In Richards Bay liegt die zweite Gemeinde von Gensicke in Südafrika. Er hat Spuren hinterlassen: Die Kirche wurde von ihm geplant und gebaut, bevor er 2016 mit seiner Familie nach Deutschland zog.

Nach einem Treffen mit Mitgliedern des Kirchenvorstandes schlafen die Gäste für zwei Nächte bei Familien aus der Kirchengemeinde. Zum Abschied gibt es wieder einen beeindruckenden Gottesdienst, genauso stimmungsvoll wie in Endlovini. Nach dem Mittagessen mit der Gemeinde geht es zurück nach Durban, wo die 19-tägige Reise endet.

Die Reisenden haben stolze, liebenswerte Menschen kennengelernt, großartige Landschaften gesehen und Abenteuer überstanden.

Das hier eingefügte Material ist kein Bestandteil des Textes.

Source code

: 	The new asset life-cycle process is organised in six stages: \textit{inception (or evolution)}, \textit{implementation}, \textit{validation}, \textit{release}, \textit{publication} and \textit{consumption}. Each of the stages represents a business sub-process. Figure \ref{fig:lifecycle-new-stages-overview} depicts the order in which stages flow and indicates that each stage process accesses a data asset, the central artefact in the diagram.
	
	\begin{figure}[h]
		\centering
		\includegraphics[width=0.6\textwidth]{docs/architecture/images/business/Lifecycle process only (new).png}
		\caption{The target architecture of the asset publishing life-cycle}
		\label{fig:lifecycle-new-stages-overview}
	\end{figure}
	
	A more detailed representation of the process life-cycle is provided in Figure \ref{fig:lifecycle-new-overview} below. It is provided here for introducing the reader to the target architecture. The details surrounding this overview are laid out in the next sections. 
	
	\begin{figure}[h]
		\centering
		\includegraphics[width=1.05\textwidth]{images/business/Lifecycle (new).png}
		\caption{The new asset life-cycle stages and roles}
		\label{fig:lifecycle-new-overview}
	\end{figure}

Sie haben aber auch ein Land kennengelernt, in dem mehrmals am Tag der Strom abgestellt wird, in dem Korruption an der Tagesordnung ist und die Kluft zwischen Arm und Reich immer größer wird.

„Ihr sollt mit Freude ausziehen und mit Freude wiederkommen“, hat Stephan Gensicke gepredigt. Das hat die Reisegruppe beachtet und ist mit Freude im Herzen nach Lamspringe zurückgekehrt.